Tapi aku munafik, aku selalu mengatakan kepada
sahabat ku bahwa ku telah melupakannya. Melupakan cita-cita yang telah kami
impikan. Merobohkan cinta dan kasih yang telah kita bangun selama hampir 5
tahun, dan 2 tahun sudah aku menunggunya. Siang ini hujan. Aku beristirahat di
kafe seberang halte. Aku menyeruput secangkir kopi yang dan duduk tenang setelah
memeriksa pasien ku tadi. Aku Shenna dan aku seorang dokter. Dokter merupakan
bukan cita-cita ku. Tapi ini adalah cita-cita ayahku, ayahku yang mendorongku
hingga aku masuk di perguruan tinggi negri fakultas kedokteran. Pada akhirnya
aku menjadi dokter, Sedikit terpaksa, namun kini aku menjadi orang yang berguna
untuk orang lain. Namun, aku belum berguna untuk diriku sendiri. Aku yang masih
menyiksa diriku sendiri dengan setumpuk harapan. Tidak. Aku tidak menyiksa
diriku ini, aku bahagia aku bahagia diatas tandus dan keringnya hati yang haus
akan kasih sayangnya. Aku mungkin nekat. Nekat sejauh ini menunggu nya selama
ini.
Hembusan angin ini sangat kencang, hingga membuat
aku terbangun dari tempat dudukku di café ini. Entah mengapa aku merasa ada
hembusan angin , diantara angin itu ada sosok yang berdiri tegak membawa
tulisan bertuliskan “Ini aku” aku membaca nya dengan seksama dia membalik
lembaran itu dan lembaran itu bertuliskan
“Ini aku yang kamu tunggu” dia membaliknya lembaran itu lagi “aku
disana” dia membaliknya lagi “mengejar angan”

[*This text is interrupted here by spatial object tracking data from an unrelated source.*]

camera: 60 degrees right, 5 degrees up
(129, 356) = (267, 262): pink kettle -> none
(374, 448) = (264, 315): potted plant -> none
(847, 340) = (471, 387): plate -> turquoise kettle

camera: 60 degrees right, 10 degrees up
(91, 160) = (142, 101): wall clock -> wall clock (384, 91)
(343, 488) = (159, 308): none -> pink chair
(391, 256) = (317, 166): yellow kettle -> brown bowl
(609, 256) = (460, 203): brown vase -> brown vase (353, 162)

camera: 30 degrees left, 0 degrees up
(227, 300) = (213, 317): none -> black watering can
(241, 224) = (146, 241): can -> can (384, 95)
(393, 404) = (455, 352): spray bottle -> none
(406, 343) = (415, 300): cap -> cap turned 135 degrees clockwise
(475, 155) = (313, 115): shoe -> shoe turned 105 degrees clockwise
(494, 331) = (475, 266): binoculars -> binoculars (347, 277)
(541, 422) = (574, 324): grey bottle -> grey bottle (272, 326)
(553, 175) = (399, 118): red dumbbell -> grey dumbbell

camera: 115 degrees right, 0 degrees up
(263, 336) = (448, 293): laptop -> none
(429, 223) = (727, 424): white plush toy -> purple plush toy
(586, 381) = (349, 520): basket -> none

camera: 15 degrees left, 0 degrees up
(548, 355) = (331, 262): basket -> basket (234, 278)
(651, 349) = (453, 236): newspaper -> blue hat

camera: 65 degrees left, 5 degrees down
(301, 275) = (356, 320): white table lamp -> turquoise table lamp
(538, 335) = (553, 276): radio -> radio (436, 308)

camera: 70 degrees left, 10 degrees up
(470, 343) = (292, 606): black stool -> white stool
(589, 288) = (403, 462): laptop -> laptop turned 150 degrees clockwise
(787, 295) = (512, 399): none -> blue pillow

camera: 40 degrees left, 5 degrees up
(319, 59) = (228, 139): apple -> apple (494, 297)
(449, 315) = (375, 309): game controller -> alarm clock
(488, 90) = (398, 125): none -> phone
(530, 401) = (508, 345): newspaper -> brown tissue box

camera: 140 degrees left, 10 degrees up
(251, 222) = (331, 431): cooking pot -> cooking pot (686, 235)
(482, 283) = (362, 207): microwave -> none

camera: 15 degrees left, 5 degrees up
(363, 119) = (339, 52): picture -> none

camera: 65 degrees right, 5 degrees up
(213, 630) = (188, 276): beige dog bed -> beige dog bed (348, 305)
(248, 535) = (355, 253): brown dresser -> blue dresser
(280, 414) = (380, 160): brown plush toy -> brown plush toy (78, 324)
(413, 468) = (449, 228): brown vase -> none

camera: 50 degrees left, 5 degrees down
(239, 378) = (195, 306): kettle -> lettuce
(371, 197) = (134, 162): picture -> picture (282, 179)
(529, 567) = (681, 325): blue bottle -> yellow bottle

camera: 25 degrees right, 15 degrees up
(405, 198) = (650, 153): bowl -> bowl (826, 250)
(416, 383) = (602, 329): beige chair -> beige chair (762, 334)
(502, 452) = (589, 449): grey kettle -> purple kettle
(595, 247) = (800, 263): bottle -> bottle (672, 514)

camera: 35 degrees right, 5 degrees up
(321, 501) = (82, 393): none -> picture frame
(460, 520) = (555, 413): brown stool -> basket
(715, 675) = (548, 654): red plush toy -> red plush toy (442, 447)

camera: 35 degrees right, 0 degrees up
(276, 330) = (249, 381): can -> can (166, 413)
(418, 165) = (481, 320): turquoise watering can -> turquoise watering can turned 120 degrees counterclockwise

lalu “mempertahankan cintaku” . Dia lalu menutup lembaran kertas
itu lalu memegang tanganku “Ini aku
Raihan, yang kamu tunggu selama ini”
Aku tak kuasa menahan tangis ku. Tangisku pun pecah
memeluknya dengan erat. Ini dia hujanku, hujan yang siap menghujani hatiku yang
kering. Aku melepaskan pelukkanku. Diapun mengusap air mata ku.
“Bersamakulah, dari sekarang hingga esok” Ucap dia
Sudah tidak bisa lagi kuucapkan kata. Kata indah pun
tak bisa kuucapkan lagi. Aku hanya dapat tersenyum sambil mengangguk.
Ini Reihan yang aku tunggu. Yang aku sayang yang aku
tunggu selama ini. Kini dia telah menjadi lelaki dewasa yang baru saja
menyelesaikan pendidikan terakhirnya dan dia yang akan menjadi imamku nanti.
Penantianku telah berbuah manis, tinggal aku dan
Reihan yang akan mencicipi kemanisannya tersebut. Halte di tengah hujan ini
menjadi saksi dimana aku menunggu dan dimana aku dipertemukan.